• **ASSIGNED TASK**: Update the listing from the line with "Gesamttotal (Total): median" through the end of the listing by changing every "collapsed" to "reduced" and leaving all else unchanged. Return only those lines.
Start of INPUT FOR THIS TASK
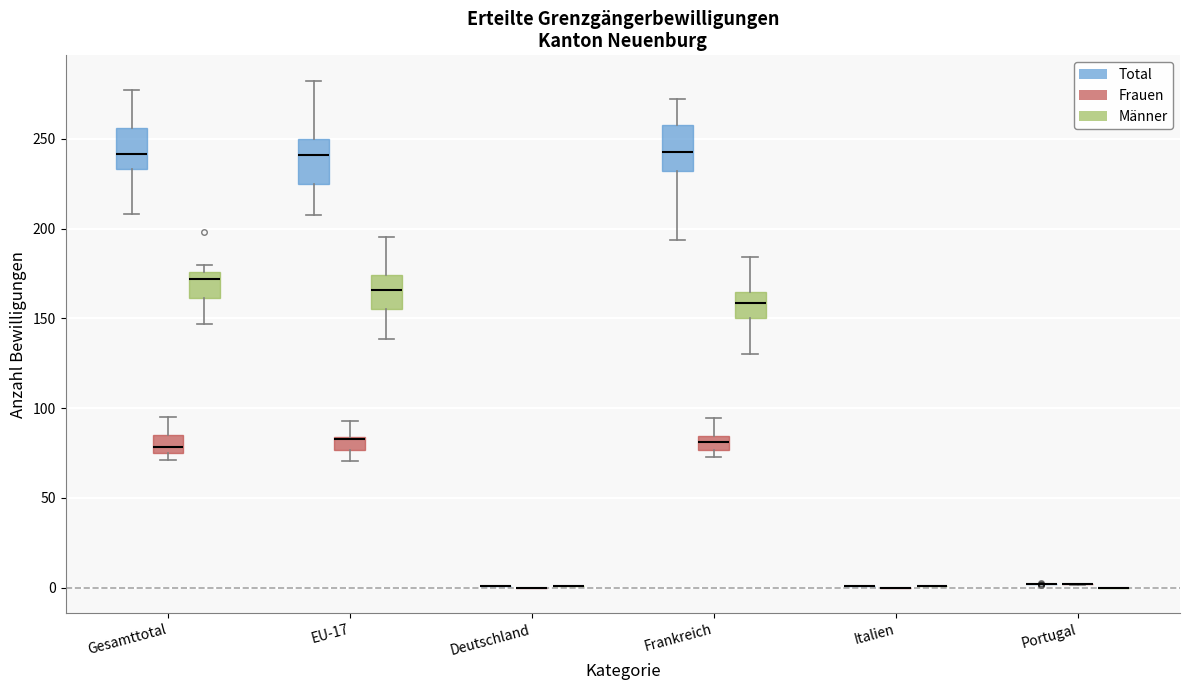

Reading left to right, transcribe this box plot: for each box, give where its median line is, the range the box spans, and where its two whiskers end, as read against the y-axis. The values are not printed on the chart, so give them approximately, as read against the axis.

Gesamttotal (Total): median 240, box 235 to 255, whiskers 210 to 275
Gesamttotal (Frauen): median 80, box 75 to 85, whiskers 70 to 95
Gesamttotal (Männer): median 170, box 160 to 175, whiskers 145 to 180
EU-17 (Total): median 240, box 225 to 250, whiskers 205 to 280
EU-17 (Frauen): median 85, box 75 to 85, whiskers 70 to 95
EU-17 (Männer): median 165, box 155 to 175, whiskers 140 to 195
Deutschland (Total): box collapsed to a line at 0, whiskers 0 to 0
Deutschland (Frauen): box collapsed to a line at 0, whiskers 0 to 0
Deutschland (Männer): box collapsed to a line at 0, whiskers 0 to 0
Frankreich (Total): median 240, box 230 to 260, whiskers 195 to 270
Frankreich (Frauen): median 80, box 75 to 85, whiskers 75 (just below the box's lower edge) to 95
Frankreich (Männer): median 160, box 150 to 165, whiskers 130 to 185
Italien (Total): box collapsed to a line at 0, whiskers 0 to 0
Italien (Frauen): box collapsed to a line at 0, whiskers 0 to 0
Italien (Männer): box collapsed to a line at 0, whiskers 0 to 0
Portugal (Total): box collapsed to a line at 0, whiskers 0 to 0
Portugal (Frauen): box collapsed to a line at 0, whiskers 0 to 0
Portugal (Männer): box collapsed to a line at 0, whiskers 0 to 0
End of INPUT FOR THIS TASK
• **SOLVED PROBLEM**:
Gesamttotal (Total): median 240, box 235 to 255, whiskers 210 to 275
Gesamttotal (Frauen): median 80, box 75 to 85, whiskers 70 to 95
Gesamttotal (Männer): median 170, box 160 to 175, whiskers 145 to 180
EU-17 (Total): median 240, box 225 to 250, whiskers 205 to 280
EU-17 (Frauen): median 85, box 75 to 85, whiskers 70 to 95
EU-17 (Männer): median 165, box 155 to 175, whiskers 140 to 195
Deutschland (Total): box reduced to a line at 0, whiskers 0 to 0
Deutschland (Frauen): box reduced to a line at 0, whiskers 0 to 0
Deutschland (Männer): box reduced to a line at 0, whiskers 0 to 0
Frankreich (Total): median 240, box 230 to 260, whiskers 195 to 270
Frankreich (Frauen): median 80, box 75 to 85, whiskers 75 (just below the box's lower edge) to 95
Frankreich (Männer): median 160, box 150 to 165, whiskers 130 to 185
Italien (Total): box reduced to a line at 0, whiskers 0 to 0
Italien (Frauen): box reduced to a line at 0, whiskers 0 to 0
Italien (Männer): box reduced to a line at 0, whiskers 0 to 0
Portugal (Total): box reduced to a line at 0, whiskers 0 to 0
Portugal (Frauen): box reduced to a line at 0, whiskers 0 to 0
Portugal (Männer): box reduced to a line at 0, whiskers 0 to 0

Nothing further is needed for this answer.